**WHAT IS BEING ASKED**. Copy out the rows between the line holding "## Full Clip" and the line holding "存储器：存储计算机的指令和数据；", inclusive, character for character.
[Start of section]
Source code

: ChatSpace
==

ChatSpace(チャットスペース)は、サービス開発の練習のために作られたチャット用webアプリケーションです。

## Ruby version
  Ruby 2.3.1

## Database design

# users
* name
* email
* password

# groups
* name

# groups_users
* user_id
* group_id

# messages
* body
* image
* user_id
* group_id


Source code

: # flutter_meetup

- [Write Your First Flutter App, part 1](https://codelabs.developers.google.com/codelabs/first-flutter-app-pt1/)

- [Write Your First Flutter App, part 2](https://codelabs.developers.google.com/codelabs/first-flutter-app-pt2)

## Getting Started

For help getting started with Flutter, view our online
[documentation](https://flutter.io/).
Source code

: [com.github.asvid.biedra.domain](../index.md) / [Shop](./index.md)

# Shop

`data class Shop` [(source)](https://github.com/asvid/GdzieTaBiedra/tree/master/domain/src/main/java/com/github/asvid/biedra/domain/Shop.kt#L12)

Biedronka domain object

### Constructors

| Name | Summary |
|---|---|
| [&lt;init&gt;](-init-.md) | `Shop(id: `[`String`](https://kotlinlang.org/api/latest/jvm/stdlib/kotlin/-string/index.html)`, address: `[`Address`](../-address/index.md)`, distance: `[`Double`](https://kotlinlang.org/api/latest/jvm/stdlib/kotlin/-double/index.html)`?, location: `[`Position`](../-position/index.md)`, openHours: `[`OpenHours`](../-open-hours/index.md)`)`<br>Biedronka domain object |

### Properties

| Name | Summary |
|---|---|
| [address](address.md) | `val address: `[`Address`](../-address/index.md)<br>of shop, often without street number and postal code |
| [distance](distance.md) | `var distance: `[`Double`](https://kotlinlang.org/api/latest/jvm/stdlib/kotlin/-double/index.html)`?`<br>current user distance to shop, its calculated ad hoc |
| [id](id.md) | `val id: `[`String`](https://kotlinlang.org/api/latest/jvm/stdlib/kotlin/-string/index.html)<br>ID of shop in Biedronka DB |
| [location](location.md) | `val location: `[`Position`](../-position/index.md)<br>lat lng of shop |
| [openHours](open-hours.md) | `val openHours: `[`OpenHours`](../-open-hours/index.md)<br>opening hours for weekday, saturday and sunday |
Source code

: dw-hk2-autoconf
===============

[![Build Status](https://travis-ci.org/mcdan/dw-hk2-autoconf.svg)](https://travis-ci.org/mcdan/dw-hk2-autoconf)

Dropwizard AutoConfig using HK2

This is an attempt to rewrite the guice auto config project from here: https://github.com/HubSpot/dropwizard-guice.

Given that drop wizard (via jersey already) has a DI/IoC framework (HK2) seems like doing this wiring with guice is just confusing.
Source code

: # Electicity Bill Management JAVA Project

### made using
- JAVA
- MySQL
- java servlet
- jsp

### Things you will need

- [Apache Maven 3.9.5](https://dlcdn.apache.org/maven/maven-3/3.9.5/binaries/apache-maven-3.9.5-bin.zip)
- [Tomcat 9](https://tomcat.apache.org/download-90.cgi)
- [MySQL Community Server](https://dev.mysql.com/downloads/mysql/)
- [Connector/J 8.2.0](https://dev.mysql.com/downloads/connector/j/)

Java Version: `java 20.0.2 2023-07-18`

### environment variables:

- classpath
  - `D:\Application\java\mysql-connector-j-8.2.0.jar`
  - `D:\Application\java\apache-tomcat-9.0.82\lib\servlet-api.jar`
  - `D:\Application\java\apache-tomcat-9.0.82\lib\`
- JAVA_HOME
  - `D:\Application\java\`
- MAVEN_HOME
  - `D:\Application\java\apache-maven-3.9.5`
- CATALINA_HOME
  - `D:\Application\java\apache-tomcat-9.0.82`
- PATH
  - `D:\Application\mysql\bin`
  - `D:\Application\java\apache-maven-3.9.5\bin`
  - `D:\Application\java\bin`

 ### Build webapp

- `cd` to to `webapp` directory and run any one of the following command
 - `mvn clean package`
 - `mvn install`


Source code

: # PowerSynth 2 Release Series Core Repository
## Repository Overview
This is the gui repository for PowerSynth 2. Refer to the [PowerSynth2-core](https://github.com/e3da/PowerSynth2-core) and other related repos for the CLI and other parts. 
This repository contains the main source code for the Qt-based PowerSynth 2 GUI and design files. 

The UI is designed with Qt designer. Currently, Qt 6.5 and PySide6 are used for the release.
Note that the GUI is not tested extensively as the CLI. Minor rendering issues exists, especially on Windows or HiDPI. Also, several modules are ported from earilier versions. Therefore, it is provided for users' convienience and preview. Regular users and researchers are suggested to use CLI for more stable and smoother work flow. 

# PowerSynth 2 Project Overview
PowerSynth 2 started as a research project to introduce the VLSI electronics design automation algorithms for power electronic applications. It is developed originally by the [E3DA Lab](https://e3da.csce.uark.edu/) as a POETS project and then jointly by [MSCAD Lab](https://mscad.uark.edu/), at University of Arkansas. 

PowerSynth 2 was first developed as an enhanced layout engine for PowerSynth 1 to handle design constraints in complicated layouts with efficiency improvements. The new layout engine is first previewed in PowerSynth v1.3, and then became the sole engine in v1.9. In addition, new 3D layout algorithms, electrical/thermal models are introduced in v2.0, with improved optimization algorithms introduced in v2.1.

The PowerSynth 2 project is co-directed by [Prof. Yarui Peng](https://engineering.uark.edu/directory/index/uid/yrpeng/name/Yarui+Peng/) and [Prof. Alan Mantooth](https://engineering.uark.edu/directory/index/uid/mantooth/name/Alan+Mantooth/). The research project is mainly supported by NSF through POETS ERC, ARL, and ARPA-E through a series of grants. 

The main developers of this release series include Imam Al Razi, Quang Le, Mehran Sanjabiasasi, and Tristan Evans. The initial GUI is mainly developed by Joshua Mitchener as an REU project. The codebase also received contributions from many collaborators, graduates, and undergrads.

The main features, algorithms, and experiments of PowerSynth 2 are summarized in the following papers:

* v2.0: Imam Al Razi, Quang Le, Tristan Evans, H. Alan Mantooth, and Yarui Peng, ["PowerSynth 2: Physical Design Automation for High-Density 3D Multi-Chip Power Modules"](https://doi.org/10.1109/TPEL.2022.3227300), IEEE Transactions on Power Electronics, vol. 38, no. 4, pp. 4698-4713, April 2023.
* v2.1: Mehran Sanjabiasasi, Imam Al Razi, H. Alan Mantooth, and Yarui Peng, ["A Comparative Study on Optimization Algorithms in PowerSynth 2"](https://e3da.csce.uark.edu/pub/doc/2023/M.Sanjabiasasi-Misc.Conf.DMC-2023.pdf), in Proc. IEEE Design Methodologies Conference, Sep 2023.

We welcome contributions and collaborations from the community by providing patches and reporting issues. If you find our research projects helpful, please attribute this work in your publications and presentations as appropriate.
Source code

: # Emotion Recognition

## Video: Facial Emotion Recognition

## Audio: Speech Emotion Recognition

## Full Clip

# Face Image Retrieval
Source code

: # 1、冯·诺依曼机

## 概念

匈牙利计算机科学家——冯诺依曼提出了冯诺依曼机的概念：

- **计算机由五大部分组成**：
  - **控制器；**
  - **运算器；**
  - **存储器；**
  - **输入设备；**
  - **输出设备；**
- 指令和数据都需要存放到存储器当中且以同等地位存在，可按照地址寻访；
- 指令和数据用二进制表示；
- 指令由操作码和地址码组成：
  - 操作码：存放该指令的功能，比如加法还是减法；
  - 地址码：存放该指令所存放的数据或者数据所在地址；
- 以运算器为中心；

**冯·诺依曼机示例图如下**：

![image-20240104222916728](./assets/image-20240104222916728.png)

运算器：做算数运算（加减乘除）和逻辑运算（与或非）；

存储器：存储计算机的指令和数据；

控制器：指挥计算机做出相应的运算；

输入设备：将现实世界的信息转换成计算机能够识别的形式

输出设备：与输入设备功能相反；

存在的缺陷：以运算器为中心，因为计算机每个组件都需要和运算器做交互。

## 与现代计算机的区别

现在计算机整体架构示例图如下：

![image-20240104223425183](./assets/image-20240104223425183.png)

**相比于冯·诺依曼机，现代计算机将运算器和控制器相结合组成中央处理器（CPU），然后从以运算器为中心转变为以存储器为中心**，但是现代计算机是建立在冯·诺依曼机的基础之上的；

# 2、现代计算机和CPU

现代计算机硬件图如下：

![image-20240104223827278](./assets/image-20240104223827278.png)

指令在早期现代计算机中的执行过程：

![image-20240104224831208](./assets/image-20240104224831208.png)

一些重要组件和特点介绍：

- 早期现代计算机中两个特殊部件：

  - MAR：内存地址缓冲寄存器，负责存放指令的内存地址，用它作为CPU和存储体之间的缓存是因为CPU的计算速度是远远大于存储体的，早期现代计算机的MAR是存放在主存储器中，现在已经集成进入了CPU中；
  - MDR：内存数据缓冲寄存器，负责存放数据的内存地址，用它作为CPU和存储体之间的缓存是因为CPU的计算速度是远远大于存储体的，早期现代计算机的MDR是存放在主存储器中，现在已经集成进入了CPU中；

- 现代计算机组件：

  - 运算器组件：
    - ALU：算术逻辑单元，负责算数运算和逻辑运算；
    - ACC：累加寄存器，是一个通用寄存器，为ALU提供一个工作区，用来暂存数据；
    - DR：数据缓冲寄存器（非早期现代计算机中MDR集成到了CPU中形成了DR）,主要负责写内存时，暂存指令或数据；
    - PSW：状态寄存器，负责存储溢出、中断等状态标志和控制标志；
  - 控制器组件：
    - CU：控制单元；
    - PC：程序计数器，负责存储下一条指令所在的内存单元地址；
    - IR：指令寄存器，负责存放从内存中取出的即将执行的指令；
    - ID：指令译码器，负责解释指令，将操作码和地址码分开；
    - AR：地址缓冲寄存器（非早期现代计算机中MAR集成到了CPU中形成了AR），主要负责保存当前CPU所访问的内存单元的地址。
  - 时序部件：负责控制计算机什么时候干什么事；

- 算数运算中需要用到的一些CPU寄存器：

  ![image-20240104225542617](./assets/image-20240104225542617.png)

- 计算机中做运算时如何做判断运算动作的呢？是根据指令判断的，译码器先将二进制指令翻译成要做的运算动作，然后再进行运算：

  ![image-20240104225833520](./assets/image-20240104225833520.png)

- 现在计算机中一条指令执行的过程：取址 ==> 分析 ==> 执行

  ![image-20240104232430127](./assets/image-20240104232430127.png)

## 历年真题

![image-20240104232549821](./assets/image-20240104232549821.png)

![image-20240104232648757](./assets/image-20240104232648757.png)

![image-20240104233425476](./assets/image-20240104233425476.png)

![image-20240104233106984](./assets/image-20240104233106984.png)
[End of section]
**TASK RESULT**.
## Full Clip

# Face Image Retrieval
Source code

: # 1、冯·诺依曼机

## 概念

匈牙利计算机科学家——冯诺依曼提出了冯诺依曼机的概念：

- **计算机由五大部分组成**：
  - **控制器；**
  - **运算器；**
  - **存储器；**
  - **输入设备；**
  - **输出设备；**
- 指令和数据都需要存放到存储器当中且以同等地位存在，可按照地址寻访；
- 指令和数据用二进制表示；
- 指令由操作码和地址码组成：
  - 操作码：存放该指令的功能，比如加法还是减法；
  - 地址码：存放该指令所存放的数据或者数据所在地址；
- 以运算器为中心；

**冯·诺依曼机示例图如下**：

![image-20240104222916728](./assets/image-20240104222916728.png)

运算器：做算数运算（加减乘除）和逻辑运算（与或非）；

存储器：存储计算机的指令和数据；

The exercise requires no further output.